Меч и Цитадель - стр. 20
Тут мне все сделалось ясно. Для отправления служебных обязанностей мне не требовалось ничего, кроме собственных рук – так я ему и ответил, а затем, вспомнив, что непозволительно долго пренебрегаю обязанностями хозяина дома, предложил гостю подкрепить силы.
– Нет-нет, – отказался архонт. – Знай ты, сколько я вынужден есть и пить учтивости ради, – сразу понял бы, как хорошо в гостях у того, от чьих гостеприимных предложений можно вот так запросто отказаться. Полагаю, пытка едой вместо голода вашей братии даже в головы прежде не приходила?
– Принудительное кормление? Эта процедура называется плантерацией, архонт.
– Непременно расскажи о ней как-нибудь, при случае. Да, вижу, ваша гильдия далеко – несомненно, не на одну дюжину столетий – опережает мою фантазию. Должно быть, ваша наука – древнейшая из наук, кроме охотничьей. Однако дольше я задерживаться у тебя не могу. Стало быть, вечером мы увидим тебя во дворце?
– Вечер вот-вот настанет, архонт.
– Значит, приходи к концу следующей стражи.
С этим градоправитель вышел из кабинета, и только после того, как за ним захлопнулась дверь, я уловил слабый аромат мускуса, которым была надушена его мантия.
Я оглядел картонный кружок, повертев его так и сяк. Оборот кругляша украшала фальшь масок, среди коих я тут же узнал и одно из чудовищ – личину, что являла собой всего-навсего пасть, окаймленную рядом клыков, – которых увидел в садах Автарха, когда какогены избавились от маскировки, и морду обезьяночеловека из заброшенного рудника неподалеку от Сальта.
Утомленный долгой прогулкой в той же мере, что и предшествовавшей ей работой (а трудился я почти целый день, так как встаю рано), прежде чем снова покинуть бартизан, я разделся, вымылся, перекусил фруктами и холодным мясом и выпил стакан по-северному пряного чая.

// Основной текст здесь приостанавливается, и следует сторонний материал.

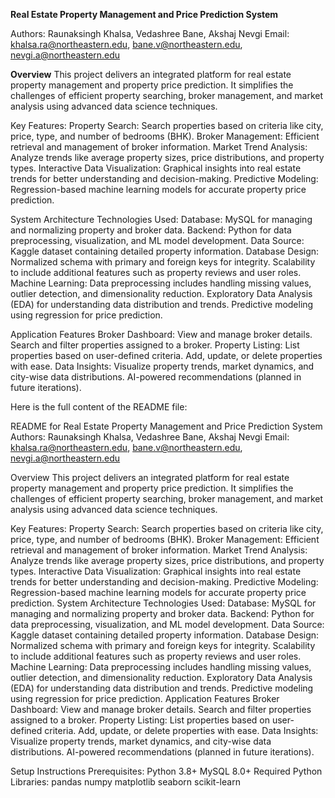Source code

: **Real Estate Property Management and Price Prediction System**

Authors:
Raunaksingh Khalsa, Vedashree Bane, Akshaj Nevgi
Email: khalsa.ra@northeastern.edu, bane.v@northeastern.edu, nevgi.a@northeastern.edu

**Overview**
This project delivers an integrated platform for real estate property management and property price prediction. It simplifies the challenges of efficient property searching, broker management, and market analysis using advanced data science techniques.

Key Features:
Property Search: Search properties based on criteria like city, price, type, and number of bedrooms (BHK).
Broker Management: Efficient retrieval and management of broker information.
Market Trend Analysis: Analyze trends like average property sizes, price distributions, and property types.
Interactive Data Visualization: Graphical insights into real estate trends for better understanding and decision-making.
Predictive Modeling: Regression-based machine learning models for accurate property price prediction.

System Architecture
Technologies Used:
Database: MySQL for managing and normalizing property and broker data.
Backend: Python for data preprocessing, visualization, and ML model development.
Data Source: Kaggle dataset containing detailed property information.
Database Design:
Normalized schema with primary and foreign keys for integrity.
Scalability to include additional features such as property reviews and user roles.
Machine Learning:
Data preprocessing includes handling missing values, outlier detection, and dimensionality reduction.
Exploratory Data Analysis (EDA) for understanding data distribution and trends.
Predictive modeling using regression for price prediction.

Application Features
Broker Dashboard:
View and manage broker details.
Search and filter properties assigned to a broker.
Property Listing:
List properties based on user-defined criteria.
Add, update, or delete properties with ease.
Data Insights:
Visualize property trends, market dynamics, and city-wise data distributions.
AI-powered recommendations (planned in future iterations).


Here is the full content of the README file:

README for Real Estate Property Management and Price Prediction System
Authors:
Raunaksingh Khalsa, Vedashree Bane, Akshaj Nevgi
Email: khalsa.ra@northeastern.edu, bane.v@northeastern.edu, nevgi.a@northeastern.edu

Overview
This project delivers an integrated platform for real estate property management and property price prediction. It simplifies the challenges of efficient property searching, broker management, and market analysis using advanced data science techniques.

Key Features:
Property Search: Search properties based on criteria like city, price, type, and number of bedrooms (BHK).
Broker Management: Efficient retrieval and management of broker information.
Market Trend Analysis: Analyze trends like average property sizes, price distributions, and property types.
Interactive Data Visualization: Graphical insights into real estate trends for better understanding and decision-making.
Predictive Modeling: Regression-based machine learning models for accurate property price prediction.
System Architecture
Technologies Used:
Database: MySQL for managing and normalizing property and broker data.
Backend: Python for data preprocessing, visualization, and ML model development.
Data Source: Kaggle dataset containing detailed property information.
Database Design:
Normalized schema with primary and foreign keys for integrity.
Scalability to include additional features such as property reviews and user roles.
Machine Learning:
Data preprocessing includes handling missing values, outlier detection, and dimensionality reduction.
Exploratory Data Analysis (EDA) for understanding data distribution and trends.
Predictive modeling using regression for price prediction.
Application Features
Broker Dashboard:
View and manage broker details.
Search and filter properties assigned to a broker.
Property Listing:
List properties based on user-defined criteria.
Add, update, or delete properties with ease.
Data Insights:
Visualize property trends, market dynamics, and city-wise data distributions.
AI-powered recommendations (planned in future iterations).

Setup Instructions
Prerequisites:
Python 3.8+
MySQL 8.0+
Required Python Libraries:
pandas
numpy
matplotlib
seaborn
scikit-learn
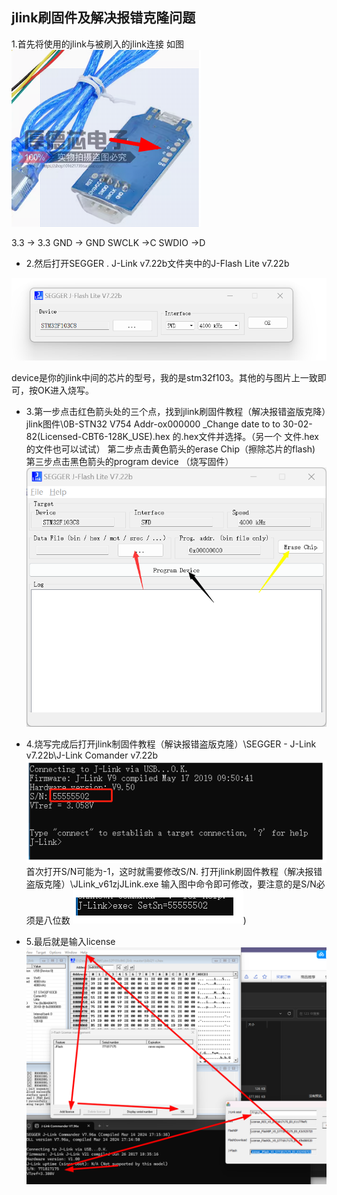 ## jlink刷固件及解决报错克隆问题

1.首先将使用的jlink与被刷入的jlink连接
如图![jlink](https://github.com/changfengpro/stm32/blob/master/jlink刷固件教程（解决报错盗版克隆）/图片/jlink(1).jpg?raw=true)

3.3 -> 3.3
GND -> GND
SWCLK ->C
SWDIO ->D

* 2.然后打开SEGGER . J-Link v7.22b文件夹中的J-Flash Lite v7.22b
  
 ![jlink](https://github.com/changfengpro/stm32/blob/master/jlink%E5%88%B7%E5%9B%BA%E4%BB%B6%E6%95%99%E7%A8%8B%EF%BC%88%E8%A7%A3%E5%86%B3%E6%8A%A5%E9%94%99%E7%9B%97%E7%89%88%E5%85%8B%E9%9A%86%EF%BC%89/%E5%9B%BE%E7%89%87/jlink(5).png)

device是你的jlink中间的芯片的型号，我的是stm32f103。其他的与图片上一致即可，按OK进入烧写。

* 3.第一步点击红色箭头处的三个点，找到jlink刷固件教程（解决报错盗版克降）jlink图件\0B-STN32 V754 Addr-ox000000 _Change date to to 30-02-82(Licensed-CBT6-128K_USE).hex 的.hex文件并选择。（另一个    文件.hex的文件也可以试试）
    第二步点击黄色箭头的erase Chip（擦除芯片的flash)
    第三步点击黑色箭头的program device （烧写固件）
    ![jLink](https://github.com/changfengpro/stm32/blob/master/jlink%E5%88%B7%E5%9B%BA%E4%BB%B6%E6%95%99%E7%A8%8B%EF%BC%88%E8%A7%A3%E5%86%B3%E6%8A%A5%E9%94%99%E7%9B%97%E7%89%88%E5%85%8B%E9%9A%86%EF%BC%89/%E5%9B%BE%E7%89%87/jlink(6).png)
* 4.烧写完成后打开jlink制固件教程（解诀报错盗版克隆）\SEGGER - J-Link v7.22b\J-Link Comander v7.22b
  ![jlink](https://github.com/changfengpro/stm32/blob/master/jlink%E5%88%B7%E5%9B%BA%E4%BB%B6%E6%95%99%E7%A8%8B%EF%BC%88%E8%A7%A3%E5%86%B3%E6%8A%A5%E9%94%99%E7%9B%97%E7%89%88%E5%85%8B%E9%9A%86%EF%BC%89/%E5%9B%BE%E7%89%87/jlink%EF%BC%883%EF%BC%89.png)
首次打开S/N可能为-1，这时就需要修改S/N.
打开jlink刷固件教程（解决报错盗版克隆）\JLink_v61zjJLink.exe
输入图中命令即可修改，要注意的是S/N必须是八位数       ![jlink](https://github.com/changfengpro/stm32/blob/master/jlink%E5%88%B7%E5%9B%BA%E4%BB%B6%E6%95%99%E7%A8%8B%EF%BC%88%E8%A7%A3%E5%86%B3%E6%8A%A5%E9%94%99%E7%9B%97%E7%89%88%E5%85%8B%E9%9A%86%EF%BC%89/%E5%9B%BE%E7%89%87/jlink(4).png))

* 5.最后就是输入license
  ![jlink](https://github.com/changfengpro/stm32/blob/master/jlink%E5%88%B7%E5%9B%BA%E4%BB%B6%E6%95%99%E7%A8%8B%EF%BC%88%E8%A7%A3%E5%86%B3%E6%8A%A5%E9%94%99%E7%9B%97%E7%89%88%E5%85%8B%E9%9A%86%EF%BC%89/%E5%9B%BE%E7%89%87/jlink(2).jpg)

Если я чем-то основательно обеспокоен, тревоги не покидают меня, даже когда я о них не задумываюсь. Так вышло и сейчас: мысли о Доркас, лежащей в тесной трактирной комнатке под косым потолком, и память о девочке, умирающей на охапке соломы, пусть сам я того и не осознавал, изрядно притупили и мое зрение, и слух. Думаю, именно из-за них я не услышал сержанта, и, пока он не вошел, даже не замечал, что, вынув из ящика у очага горсть растопки, ломаю лучинку за лучинкой напополам. Сержант спросил, собираюсь ли я вновь покидать Винкулу, и, поскольку в мое отсутствие управление ею ложилось на него, я ответил, что да, собираюсь, но не могу сказать, когда вернусь. Затем я поблагодарил его за одолженный джелаб и заверил, что более он мне не понадобится.